A treize mois de la présidentielle en République démocratique du Congo, les autorités
de Kinshasa ont annoncé samedi soir la démission du président de la commission chargée
d'organiser ces élections que, soupçonne l'opposition, le pouvoir voudrait retarder.
L'abbé Apollinaire Malu-Malu Muholongu a présenté "sa démission de ses fonctions de
président de la Céni" (Commission électorale nationale indépendante) au président de
la République Joseph Kabila, "pour raisons de santé" et celui-ci en a "pris acte",
selon un communiqué de la présidence de la République lu à la télévision publique.
La Céni est composée de membres représentatifs de diverses composantes
de la population congolaise. Selon le communiqué officiel lu à la télévision,
M. Kabila demande à la société civile, dont était "issu" l'ecclésiastique
quinquagénaire, de se réunir "pour désigner son remplaçant".
Cette démission est "un nouveau coup de tonnerre dans le paysage
" politique congolais, a rapidement réagi sur son compte
Twitter Olivier Kamitatu, un des dirigeants du G7, groupe de
sept partis récemment passés à l'opposition en septembre en
accusant M. Kabila de chercher à se maintenir au pouvoir coûte que coûte.
Le député Samy Badibanga, chef du premier groupe parlementaire
d'opposition (UDPS et alliés) à l'Assemblée nationale ne se montrait
pas étonné samedi de cette démission, notant auprès de l'AFP que
l'abbé Malu-Malu "était indisponible depuis un bon moment".
" il était l'expert attitré de la Céni", a ajouté l'opposant en faisant
allusion au fait que l'abbé était crédité d'avoir organisé en 2006 les
premières élections libres depuis l'indépendance du pays en 1960,
au sortir de deux guerres ayant ravagé le pays entre 1996 et 2003.
L'abbé dirigeait alors la Commission électorale indépendante (CEI),
qui devait se faire déconsidérer cinq ans plus tard sous la houlette
d'un autre président, lepasteur Daniel Ngoyi Mulunda, et pousser
à la création de la Céni et au rappel de l'abbé Malu-Malu, devenu
entre-temps conseiller du président Kabila.
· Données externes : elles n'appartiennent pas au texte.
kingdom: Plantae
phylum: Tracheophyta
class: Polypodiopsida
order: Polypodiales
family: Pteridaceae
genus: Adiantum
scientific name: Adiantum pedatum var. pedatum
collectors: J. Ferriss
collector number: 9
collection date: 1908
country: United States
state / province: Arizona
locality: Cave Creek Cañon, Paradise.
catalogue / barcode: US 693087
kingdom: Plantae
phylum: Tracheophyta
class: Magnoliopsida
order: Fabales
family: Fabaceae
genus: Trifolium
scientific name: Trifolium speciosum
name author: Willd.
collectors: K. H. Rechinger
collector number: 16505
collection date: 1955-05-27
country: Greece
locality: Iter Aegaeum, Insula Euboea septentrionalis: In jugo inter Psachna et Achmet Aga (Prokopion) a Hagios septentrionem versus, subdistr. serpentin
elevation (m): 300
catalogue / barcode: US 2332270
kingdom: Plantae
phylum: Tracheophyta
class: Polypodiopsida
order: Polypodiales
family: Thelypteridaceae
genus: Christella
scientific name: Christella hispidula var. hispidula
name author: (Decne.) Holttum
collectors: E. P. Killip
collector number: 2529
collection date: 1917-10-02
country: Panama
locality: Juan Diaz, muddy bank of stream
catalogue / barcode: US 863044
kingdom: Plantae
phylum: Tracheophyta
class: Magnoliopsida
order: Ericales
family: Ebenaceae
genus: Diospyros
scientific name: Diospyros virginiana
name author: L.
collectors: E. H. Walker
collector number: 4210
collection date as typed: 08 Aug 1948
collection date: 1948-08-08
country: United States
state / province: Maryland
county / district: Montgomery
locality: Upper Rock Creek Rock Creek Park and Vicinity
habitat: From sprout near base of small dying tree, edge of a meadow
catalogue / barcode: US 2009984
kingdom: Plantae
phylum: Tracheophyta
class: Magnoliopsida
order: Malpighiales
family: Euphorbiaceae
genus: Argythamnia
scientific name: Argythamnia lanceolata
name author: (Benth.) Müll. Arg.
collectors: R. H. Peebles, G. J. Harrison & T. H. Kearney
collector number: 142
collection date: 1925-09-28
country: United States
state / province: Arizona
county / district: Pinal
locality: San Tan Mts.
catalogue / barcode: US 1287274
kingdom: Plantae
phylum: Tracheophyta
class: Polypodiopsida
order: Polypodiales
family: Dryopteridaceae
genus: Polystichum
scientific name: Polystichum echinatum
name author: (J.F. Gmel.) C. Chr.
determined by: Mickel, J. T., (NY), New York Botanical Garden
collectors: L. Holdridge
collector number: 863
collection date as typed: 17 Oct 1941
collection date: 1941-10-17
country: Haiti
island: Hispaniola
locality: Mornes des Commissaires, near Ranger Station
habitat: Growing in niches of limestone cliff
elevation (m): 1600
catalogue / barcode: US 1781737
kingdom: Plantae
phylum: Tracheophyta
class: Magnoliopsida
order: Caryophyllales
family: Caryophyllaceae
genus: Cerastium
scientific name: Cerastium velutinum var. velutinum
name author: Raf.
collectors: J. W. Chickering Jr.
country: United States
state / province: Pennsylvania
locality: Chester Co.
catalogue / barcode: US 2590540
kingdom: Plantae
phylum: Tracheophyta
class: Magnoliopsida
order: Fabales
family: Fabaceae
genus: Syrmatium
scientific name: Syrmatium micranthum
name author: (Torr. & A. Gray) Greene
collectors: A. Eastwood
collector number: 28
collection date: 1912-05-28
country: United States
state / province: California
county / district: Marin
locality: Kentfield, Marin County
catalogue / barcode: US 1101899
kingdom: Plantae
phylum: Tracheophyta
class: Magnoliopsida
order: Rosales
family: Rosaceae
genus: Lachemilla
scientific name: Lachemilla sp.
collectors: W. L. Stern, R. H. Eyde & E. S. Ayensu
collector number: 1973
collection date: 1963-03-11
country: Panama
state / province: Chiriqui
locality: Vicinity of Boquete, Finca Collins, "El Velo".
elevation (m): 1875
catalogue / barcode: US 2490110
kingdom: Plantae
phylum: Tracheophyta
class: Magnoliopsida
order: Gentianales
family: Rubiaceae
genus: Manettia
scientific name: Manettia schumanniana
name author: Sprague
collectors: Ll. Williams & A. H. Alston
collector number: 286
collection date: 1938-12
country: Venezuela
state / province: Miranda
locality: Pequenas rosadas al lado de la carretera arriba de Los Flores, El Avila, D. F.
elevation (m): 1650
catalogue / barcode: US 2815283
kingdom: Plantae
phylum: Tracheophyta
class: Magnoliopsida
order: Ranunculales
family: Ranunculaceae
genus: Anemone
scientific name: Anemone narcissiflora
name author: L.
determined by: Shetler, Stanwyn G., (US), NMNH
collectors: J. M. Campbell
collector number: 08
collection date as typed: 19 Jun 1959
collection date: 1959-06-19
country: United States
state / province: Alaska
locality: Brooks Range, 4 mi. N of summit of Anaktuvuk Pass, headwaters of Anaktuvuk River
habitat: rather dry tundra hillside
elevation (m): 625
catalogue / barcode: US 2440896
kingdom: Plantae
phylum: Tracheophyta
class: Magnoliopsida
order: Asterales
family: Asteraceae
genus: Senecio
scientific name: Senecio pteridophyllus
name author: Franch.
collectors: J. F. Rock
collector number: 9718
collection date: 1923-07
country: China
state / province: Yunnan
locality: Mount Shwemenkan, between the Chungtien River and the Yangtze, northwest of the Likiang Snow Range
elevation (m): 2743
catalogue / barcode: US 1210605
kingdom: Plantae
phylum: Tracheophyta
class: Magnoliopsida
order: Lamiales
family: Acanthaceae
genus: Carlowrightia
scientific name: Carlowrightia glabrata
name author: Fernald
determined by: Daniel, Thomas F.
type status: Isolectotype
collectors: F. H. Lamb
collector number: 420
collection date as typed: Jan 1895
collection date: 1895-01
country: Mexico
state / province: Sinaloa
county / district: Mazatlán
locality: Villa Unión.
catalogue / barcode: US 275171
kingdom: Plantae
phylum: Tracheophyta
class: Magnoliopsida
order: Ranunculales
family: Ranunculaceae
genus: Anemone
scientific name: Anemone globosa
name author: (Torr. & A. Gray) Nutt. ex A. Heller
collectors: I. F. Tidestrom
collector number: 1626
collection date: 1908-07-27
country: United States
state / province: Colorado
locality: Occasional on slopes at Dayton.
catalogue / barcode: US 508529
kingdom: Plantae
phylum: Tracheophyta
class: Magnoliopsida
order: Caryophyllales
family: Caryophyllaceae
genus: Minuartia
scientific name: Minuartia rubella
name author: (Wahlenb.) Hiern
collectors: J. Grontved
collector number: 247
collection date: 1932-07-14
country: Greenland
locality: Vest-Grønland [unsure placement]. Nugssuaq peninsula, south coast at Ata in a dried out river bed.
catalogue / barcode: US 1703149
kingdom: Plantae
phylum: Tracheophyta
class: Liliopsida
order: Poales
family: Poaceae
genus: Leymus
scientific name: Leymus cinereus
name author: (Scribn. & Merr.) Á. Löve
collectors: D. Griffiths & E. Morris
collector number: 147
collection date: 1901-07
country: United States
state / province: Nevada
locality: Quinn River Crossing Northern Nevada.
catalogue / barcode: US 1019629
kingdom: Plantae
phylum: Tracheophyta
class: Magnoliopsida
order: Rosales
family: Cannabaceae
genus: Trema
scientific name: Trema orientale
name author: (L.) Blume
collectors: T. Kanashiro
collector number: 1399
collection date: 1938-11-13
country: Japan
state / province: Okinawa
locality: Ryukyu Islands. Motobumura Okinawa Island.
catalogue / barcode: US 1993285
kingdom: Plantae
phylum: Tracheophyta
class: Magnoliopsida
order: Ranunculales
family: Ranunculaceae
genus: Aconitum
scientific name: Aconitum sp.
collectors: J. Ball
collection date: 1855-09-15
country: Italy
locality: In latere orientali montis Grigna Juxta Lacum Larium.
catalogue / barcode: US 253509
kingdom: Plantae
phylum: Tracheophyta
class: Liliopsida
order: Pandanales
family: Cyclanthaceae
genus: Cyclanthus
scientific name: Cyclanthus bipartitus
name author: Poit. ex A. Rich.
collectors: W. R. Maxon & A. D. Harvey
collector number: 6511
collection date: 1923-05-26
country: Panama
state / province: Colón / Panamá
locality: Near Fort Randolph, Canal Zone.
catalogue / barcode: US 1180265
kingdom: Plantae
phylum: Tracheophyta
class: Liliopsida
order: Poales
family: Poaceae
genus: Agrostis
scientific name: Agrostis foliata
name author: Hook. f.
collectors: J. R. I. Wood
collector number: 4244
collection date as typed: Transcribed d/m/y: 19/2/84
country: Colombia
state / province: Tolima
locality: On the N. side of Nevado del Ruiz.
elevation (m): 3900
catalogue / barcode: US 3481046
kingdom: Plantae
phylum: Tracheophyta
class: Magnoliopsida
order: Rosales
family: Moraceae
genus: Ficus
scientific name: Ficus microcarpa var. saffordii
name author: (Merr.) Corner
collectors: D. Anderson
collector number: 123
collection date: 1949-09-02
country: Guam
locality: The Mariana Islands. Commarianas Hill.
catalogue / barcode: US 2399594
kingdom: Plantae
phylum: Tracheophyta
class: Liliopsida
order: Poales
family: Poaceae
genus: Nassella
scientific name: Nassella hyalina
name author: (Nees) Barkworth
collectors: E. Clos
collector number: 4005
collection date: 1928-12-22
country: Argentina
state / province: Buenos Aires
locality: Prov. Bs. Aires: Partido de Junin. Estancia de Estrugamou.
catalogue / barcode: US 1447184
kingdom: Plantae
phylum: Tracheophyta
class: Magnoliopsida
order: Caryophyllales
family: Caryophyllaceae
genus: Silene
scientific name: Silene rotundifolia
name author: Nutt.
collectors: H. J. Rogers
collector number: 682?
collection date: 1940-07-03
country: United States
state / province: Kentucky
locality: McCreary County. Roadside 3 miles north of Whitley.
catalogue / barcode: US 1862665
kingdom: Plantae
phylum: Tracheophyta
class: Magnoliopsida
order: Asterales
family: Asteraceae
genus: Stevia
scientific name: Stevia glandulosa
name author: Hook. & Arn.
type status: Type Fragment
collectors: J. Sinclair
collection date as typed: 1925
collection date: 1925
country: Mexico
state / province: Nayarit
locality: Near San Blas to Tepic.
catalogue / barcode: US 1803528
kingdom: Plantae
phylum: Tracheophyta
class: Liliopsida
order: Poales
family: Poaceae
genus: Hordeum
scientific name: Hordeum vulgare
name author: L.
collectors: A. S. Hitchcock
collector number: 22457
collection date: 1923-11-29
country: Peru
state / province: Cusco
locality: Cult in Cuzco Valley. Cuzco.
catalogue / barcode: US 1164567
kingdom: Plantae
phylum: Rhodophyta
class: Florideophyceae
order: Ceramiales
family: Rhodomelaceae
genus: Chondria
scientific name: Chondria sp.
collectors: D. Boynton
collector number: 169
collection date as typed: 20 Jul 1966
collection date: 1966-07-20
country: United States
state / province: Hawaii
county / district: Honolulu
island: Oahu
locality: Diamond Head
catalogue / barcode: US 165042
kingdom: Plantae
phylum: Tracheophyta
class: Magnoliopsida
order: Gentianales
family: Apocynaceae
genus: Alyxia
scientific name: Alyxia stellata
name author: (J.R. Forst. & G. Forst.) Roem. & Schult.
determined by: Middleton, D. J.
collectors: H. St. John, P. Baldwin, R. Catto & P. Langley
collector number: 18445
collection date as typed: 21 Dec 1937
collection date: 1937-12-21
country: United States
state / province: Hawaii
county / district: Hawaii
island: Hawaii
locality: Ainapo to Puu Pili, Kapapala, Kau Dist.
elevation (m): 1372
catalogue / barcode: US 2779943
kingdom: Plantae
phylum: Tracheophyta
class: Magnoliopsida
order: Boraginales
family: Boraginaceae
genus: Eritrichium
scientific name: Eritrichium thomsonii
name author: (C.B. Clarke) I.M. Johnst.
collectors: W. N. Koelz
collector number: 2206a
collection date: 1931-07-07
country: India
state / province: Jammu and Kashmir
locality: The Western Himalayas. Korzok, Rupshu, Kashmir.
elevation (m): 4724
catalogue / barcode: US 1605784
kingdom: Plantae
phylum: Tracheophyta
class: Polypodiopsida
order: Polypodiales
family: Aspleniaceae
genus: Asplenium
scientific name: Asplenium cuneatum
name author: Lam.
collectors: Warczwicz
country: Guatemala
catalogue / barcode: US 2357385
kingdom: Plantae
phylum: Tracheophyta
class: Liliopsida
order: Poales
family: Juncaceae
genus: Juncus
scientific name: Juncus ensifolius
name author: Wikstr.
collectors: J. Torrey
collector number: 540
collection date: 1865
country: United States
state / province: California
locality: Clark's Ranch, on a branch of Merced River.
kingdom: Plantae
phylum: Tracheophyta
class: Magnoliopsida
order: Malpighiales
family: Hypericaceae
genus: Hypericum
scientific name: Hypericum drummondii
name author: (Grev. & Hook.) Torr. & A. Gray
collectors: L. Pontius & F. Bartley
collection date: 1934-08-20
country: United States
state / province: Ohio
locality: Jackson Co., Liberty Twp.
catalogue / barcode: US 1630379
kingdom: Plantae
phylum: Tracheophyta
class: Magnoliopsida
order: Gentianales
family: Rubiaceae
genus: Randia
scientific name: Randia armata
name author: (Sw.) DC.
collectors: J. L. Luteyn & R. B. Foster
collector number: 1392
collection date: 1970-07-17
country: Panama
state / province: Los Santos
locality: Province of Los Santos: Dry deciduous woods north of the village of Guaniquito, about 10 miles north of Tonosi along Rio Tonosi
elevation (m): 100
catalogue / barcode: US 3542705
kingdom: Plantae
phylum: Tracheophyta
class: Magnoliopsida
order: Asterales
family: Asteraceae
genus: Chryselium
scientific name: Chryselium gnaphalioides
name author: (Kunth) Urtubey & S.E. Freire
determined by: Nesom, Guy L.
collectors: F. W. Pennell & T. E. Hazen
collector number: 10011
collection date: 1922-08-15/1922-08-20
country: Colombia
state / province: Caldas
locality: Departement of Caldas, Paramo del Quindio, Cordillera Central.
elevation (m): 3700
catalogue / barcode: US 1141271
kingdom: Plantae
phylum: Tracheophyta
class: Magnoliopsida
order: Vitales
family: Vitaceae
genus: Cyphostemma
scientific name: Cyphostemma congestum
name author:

Pour M. Badibanga, la démission de l'abbé Malu-Malu, "va compliquer
les choses" alors que le temps est compté pour organiser la prochaine
présidentielle dans les délais prévus par la Constitution et que le fichier
électoral issu de la présidentielle et des législatives de 2011 est jugé
totalement "corrompu" par l'opposition et que l'enrôlement des nouveaux
majeurs est au coeur des enjeux.
Soigné en Afrique du sud pour une maladie non précisée, l'abbé M M
était absent de la scène publique depuis des mois. Il avait fait une brève
apparition en avril pour une conférence de presse où il était apparu fort
affaibli, coiffé d'une casquette pour dissimuler la cicatrice d'une opération
chirurgicale.
Compte tenu de ce que l'on savait de son état de santé, "tout laisse à croire
qu'on a voulu gagner du temps" en le maintenant en place, estime M. Badibanga.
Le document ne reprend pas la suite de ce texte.